What to produce -> Scan the data below for the string "merchants". Copy every line where it appears.

Records for this task ->
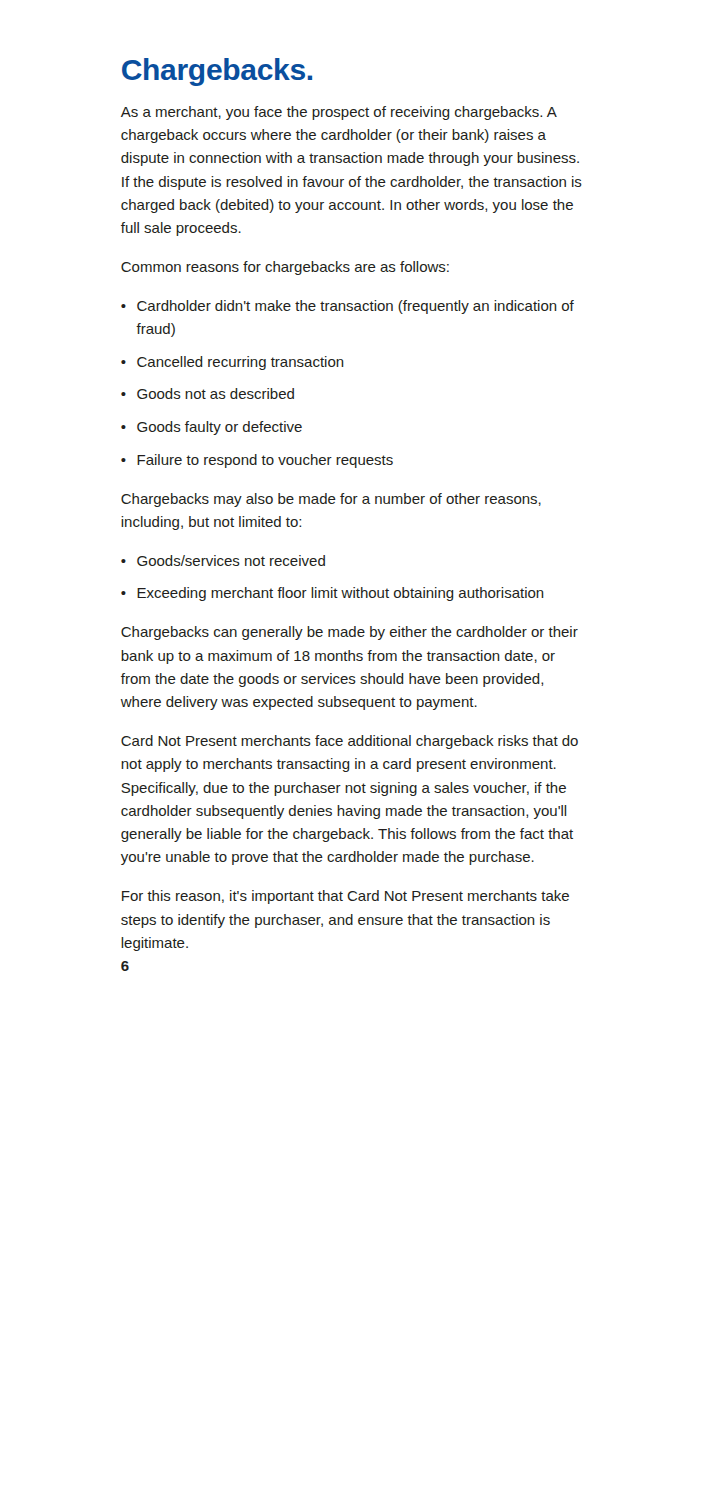Chargebacks.
As a merchant, you face the prospect of receiving chargebacks. A chargeback occurs where the cardholder (or their bank) raises a dispute in connection with a transaction made through your business. If the dispute is resolved in favour of the cardholder, the transaction is charged back (debited) to your account. In other words, you lose the full sale proceeds.
Common reasons for chargebacks are as follows:
Cardholder didn't make the transaction (frequently an indication of fraud)
Cancelled recurring transaction
Goods not as described
Goods faulty or defective
Failure to respond to voucher requests
Chargebacks may also be made for a number of other reasons, including, but not limited to:
Goods/services not received
Exceeding merchant floor limit without obtaining authorisation
Chargebacks can generally be made by either the cardholder or their bank up to a maximum of 18 months from the transaction date, or from the date the goods or services should have been provided, where delivery was expected subsequent to payment.
Card Not Present merchants face additional chargeback risks that do not apply to merchants transacting in a card present environment. Specifically, due to the purchaser not signing a sales voucher, if the cardholder subsequently denies having made the transaction, you'll generally be liable for the chargeback. This follows from the fact that you're unable to prove that the cardholder made the purchase.
For this reason, it's important that Card Not Present merchants take steps to identify the purchaser, and ensure that the transaction is legitimate.
6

Task solution ->
Card Not Present merchants face additional chargeback risks that do not apply to merchants transacting in a card present environment. Specifically, due to the purchaser not signing a sales voucher, if the cardholder subsequently denies having made the transaction, you'll generally be liable for the chargeback. This follows from the fact that you're unable to prove that the cardholder made the purchase.
For this reason, it's important that Card Not Present merchants take steps to identify the purchaser, and ensure that the transaction is legitimate.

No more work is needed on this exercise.